Aux exportations l’accroissement a porté sur la soie brute (39 millions de yens au lieu de 28), sur les pièces de soie (7,2 au lieu de 3,5), sur le charbon (6,5 au lieu de 5). L’élévation du prix de la houille a compensé largement les pertes résultant des entraves opposées aux transports par l’état de guerre. La marine japonaise, les chemins de fer ont fait dans la seconde moitié de 1894 une consommation considérable de combustible. La baisse de l’argent a permis, en outre, malgré la cherté du fret, d’expédier des quantités importantes de houille en Chine même (338 000 tonnes), à Hongkong (400 000 tonnes), aux Philippines (50 000), dans l’Inde anglaise (164 000). Nos charbons du Tonkin pourront difficilement lutter contre la concurrence du charbon japonais.

Les Japonais importent encore, de la Chine principalement, les sucres roux, dont la consommation, chez eux, ne cesse de se développer ; mais ils font déjà des essais sérieux de culture de la canne à sucre dans le Hokkaido et dans les îles Liou-Kiou. Ils achètent aussi leur laine à. l’étranger, l’élevage du mouton n’ayant pu réussir après vingt années de patientes tentatives.

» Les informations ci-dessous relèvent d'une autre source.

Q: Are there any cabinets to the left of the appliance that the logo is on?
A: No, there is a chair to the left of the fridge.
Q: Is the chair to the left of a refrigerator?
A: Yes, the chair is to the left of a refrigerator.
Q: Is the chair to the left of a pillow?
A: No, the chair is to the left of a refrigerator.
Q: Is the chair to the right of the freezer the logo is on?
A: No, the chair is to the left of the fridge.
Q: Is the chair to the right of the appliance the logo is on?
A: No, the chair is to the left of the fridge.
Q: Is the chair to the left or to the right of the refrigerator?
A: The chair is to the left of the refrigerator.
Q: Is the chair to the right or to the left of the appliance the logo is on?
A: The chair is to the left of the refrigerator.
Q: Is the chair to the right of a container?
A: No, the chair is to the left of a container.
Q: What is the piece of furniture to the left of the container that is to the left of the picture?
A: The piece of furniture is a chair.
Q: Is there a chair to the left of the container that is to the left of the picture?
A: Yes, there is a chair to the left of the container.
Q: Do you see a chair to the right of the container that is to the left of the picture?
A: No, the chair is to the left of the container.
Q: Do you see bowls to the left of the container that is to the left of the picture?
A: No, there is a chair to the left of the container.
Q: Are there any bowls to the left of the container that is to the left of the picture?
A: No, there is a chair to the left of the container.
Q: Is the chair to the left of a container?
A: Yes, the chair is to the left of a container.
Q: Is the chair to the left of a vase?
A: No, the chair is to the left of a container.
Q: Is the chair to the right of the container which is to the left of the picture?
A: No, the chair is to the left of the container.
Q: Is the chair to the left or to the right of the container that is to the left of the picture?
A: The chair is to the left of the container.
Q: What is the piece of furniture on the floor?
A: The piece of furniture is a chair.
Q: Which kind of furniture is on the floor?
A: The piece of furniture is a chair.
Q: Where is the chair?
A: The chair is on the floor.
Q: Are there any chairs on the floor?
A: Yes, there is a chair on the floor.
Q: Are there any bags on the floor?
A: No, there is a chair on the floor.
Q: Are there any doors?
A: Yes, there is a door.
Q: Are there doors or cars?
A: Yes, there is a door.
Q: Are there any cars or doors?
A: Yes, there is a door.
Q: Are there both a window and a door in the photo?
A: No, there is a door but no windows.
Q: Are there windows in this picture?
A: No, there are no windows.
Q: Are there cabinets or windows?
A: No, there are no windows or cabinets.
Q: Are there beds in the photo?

C’est ainsi que l’article principal d’importation de la France au Japon est la mousseline de laine, spécialité dont nos fabricans ont vendu aux Japonais, en 1894, pour 3 millions de yens, tandis que nous leur achetons chaque année pour près de 20 millions de yens de soie brute. Encore ces mousselines de laine, dont nous avons

  1. Exactement ce que vaudrait notre pièce de 5 francs si on voulait l’utiliser pour des paiemens à effectuer à l’extérieur.
  2. Les marchandises, en effet, à l’entrée en douane, sont évaluées en la monnaie du pays. A Yokohama, à Kobé, cette monnaie est le yen, appelé aussi piastre ou dollar. A quantité égale, la valeur des marchandises importées ou exportées s’élève ou diminue selon les fluctuations de cours du change de la monnaie locale.